Sure, kale is starting to sound a lot better than beef if you’re concerned with iron, but what about calcium? Compared to milk, kale has more of that per calorie as well. Not to mention it’s packed with vitamin A (great for your vision and skin), vitamin C (for fighting off illness, boosting your metabolism, and keeping you hydrated), and vitamin K (fights cancer, blood clotting, and promotes bone strength).

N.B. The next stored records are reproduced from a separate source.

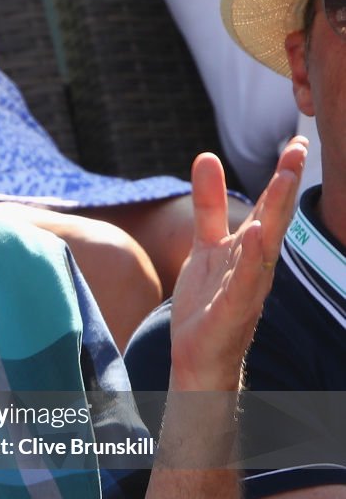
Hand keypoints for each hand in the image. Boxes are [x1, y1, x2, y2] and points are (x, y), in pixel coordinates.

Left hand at [169, 137, 305, 390]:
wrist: (198, 357)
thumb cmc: (208, 302)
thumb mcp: (205, 244)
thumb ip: (209, 205)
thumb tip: (206, 157)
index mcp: (249, 247)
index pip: (270, 206)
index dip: (282, 174)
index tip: (297, 141)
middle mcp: (255, 264)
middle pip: (274, 218)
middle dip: (286, 184)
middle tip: (300, 148)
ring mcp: (246, 287)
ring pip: (266, 245)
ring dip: (276, 213)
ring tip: (284, 179)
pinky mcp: (233, 310)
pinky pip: (244, 281)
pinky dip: (252, 258)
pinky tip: (257, 233)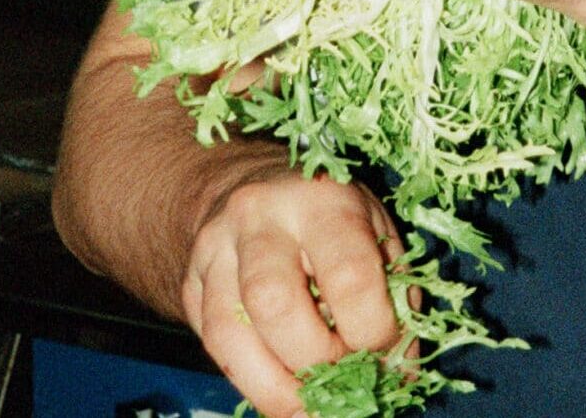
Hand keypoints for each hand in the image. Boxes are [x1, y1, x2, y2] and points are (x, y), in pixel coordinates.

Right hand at [182, 167, 403, 417]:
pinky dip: (250, 381)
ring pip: (230, 333)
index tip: (385, 354)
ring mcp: (215, 247)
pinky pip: (212, 344)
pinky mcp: (189, 280)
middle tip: (341, 377)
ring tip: (309, 407)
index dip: (373, 332)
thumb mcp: (375, 231)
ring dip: (275, 388)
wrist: (258, 189)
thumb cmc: (331, 216)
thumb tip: (396, 370)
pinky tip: (280, 390)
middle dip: (315, 360)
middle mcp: (260, 215)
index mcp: (321, 199)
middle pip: (276, 304)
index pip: (349, 275)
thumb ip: (392, 294)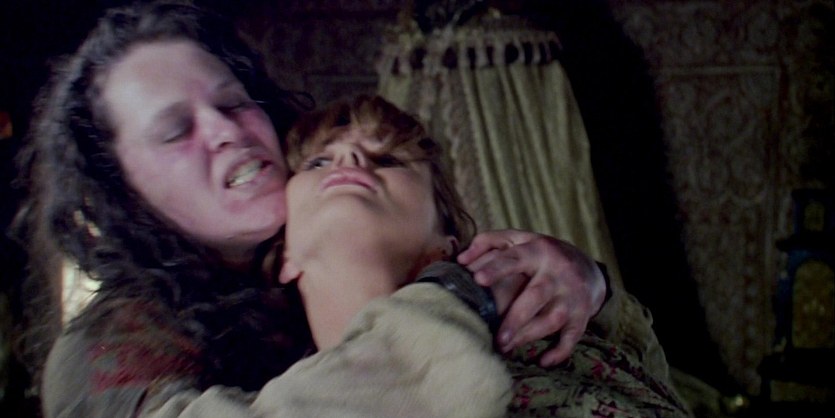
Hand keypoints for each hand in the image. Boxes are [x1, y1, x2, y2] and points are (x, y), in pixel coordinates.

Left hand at [457, 229, 606, 366]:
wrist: (588, 267)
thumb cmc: (541, 254)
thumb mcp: (518, 239)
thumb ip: (488, 242)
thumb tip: (461, 260)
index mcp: (538, 251)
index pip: (515, 259)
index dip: (497, 268)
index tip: (478, 279)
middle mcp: (557, 272)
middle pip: (536, 296)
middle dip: (515, 318)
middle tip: (496, 338)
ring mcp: (572, 295)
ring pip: (552, 319)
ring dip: (529, 336)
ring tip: (505, 347)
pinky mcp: (582, 314)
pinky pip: (573, 336)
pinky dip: (560, 351)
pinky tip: (543, 361)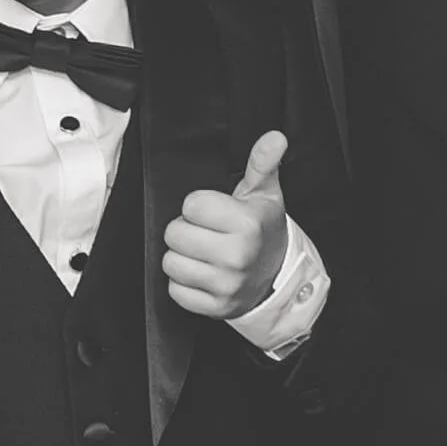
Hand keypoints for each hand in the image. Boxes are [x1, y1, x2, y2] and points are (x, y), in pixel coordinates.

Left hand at [163, 130, 289, 319]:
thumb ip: (262, 163)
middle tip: (207, 234)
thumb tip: (274, 137)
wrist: (275, 275)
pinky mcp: (214, 308)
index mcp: (246, 224)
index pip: (191, 205)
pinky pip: (175, 291)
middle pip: (174, 234)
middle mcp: (236, 256)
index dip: (199, 207)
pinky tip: (203, 275)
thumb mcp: (263, 194)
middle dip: (186, 231)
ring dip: (182, 258)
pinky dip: (184, 284)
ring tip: (203, 254)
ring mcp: (226, 285)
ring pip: (170, 263)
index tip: (214, 213)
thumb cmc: (262, 229)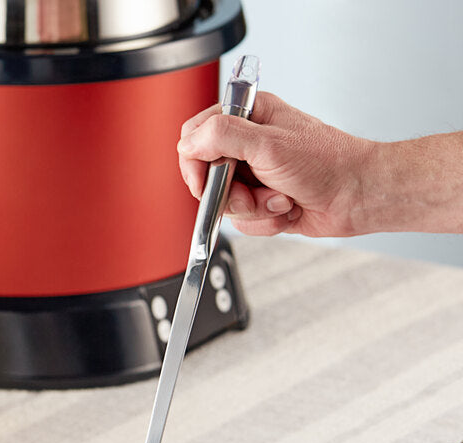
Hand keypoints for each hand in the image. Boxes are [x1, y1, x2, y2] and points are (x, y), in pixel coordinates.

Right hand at [177, 92, 373, 237]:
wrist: (357, 197)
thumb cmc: (328, 163)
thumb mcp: (269, 143)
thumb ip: (222, 136)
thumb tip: (189, 143)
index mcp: (247, 117)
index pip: (196, 136)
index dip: (194, 163)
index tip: (205, 183)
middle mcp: (248, 145)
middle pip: (208, 176)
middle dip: (230, 194)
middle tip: (250, 193)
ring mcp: (255, 175)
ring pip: (226, 203)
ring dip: (254, 209)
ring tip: (280, 198)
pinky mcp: (262, 201)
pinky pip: (244, 220)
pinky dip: (265, 221)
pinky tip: (286, 209)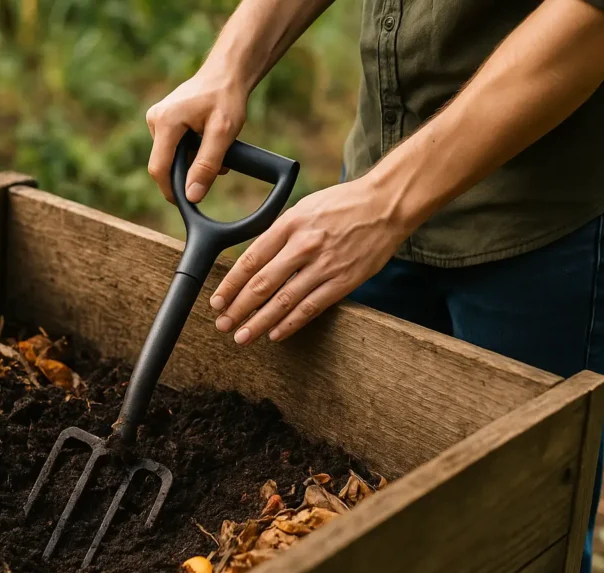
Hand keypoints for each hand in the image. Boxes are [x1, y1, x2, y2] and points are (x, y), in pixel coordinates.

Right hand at [146, 71, 248, 203]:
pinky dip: (190, 152)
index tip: (190, 203)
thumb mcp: (223, 134)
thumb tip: (192, 196)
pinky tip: (208, 143)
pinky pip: (172, 148)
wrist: (227, 73)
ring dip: (192, 163)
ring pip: (170, 157)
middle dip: (187, 174)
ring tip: (218, 151)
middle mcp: (155, 120)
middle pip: (164, 164)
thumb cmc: (226, 98)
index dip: (172, 191)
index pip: (159, 169)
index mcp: (165, 122)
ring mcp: (157, 120)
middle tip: (217, 169)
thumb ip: (206, 166)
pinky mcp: (162, 121)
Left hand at [209, 178, 414, 343]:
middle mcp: (304, 246)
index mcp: (289, 224)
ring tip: (242, 337)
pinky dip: (290, 323)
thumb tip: (254, 262)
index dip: (230, 284)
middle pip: (262, 284)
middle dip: (238, 308)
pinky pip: (311, 308)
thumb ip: (279, 234)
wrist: (386, 205)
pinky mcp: (343, 282)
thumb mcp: (303, 208)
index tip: (217, 301)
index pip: (251, 260)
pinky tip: (275, 334)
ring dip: (259, 323)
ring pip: (284, 301)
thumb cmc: (343, 205)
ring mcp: (324, 266)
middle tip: (223, 325)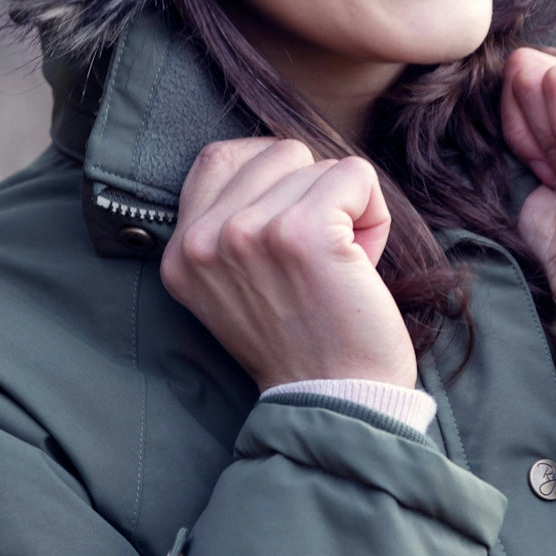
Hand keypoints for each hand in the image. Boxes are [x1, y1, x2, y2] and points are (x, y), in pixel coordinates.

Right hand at [160, 137, 415, 391]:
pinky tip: (361, 263)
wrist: (335, 402)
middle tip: (319, 257)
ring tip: (338, 267)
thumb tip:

Kale is also packed with antioxidants and is great for detoxifying your body. Its abundance of beta carotene makes kale the ideal choice for those with a distaste for carrots but still desire the cancer and heart disease-fighting benefits that beta carotene offers.
Despite appearing like a type of lettuce, kale is actually cabbage, though it doesn’t form a head like a green or purple cabbage does. Being a part of the cabbage family explains why kale has a much thicker texture than romaine or green leaf lettuce does, and why its bitter taste is a noticeably stronger than the aforementioned lettuces. For these reasons, kale is a less than ideal candidate for your next Caesar salad.
Ideas for Preparing Kale
That’s not to say that kale can’t be used in a salad. There are many ways to prepare kale to make it more appetizing to the palate. Blanching and freezing will cause the kale to become sweeter and more flavorful, and allow you to keep it longer. Blending kale in a smoothie or shake is another popular way to consume kale. It’s also possible to bake or dehydrate kale as a healthy alternative to potato chips.
On the topic of health, kale is a very nutrient-dense food, which is the reason why I added kale to my diet and start each day with a kale shake. As someone who rarely eats vegetables, I appreciate how affordable kale is, how much kale you actually get for just a few dollars, and how easily I can sneak it into my diet. In addition to shakes, I make wraps with it, kale chips, and I eat it raw with a little bit of olive oil and Himalayan salt.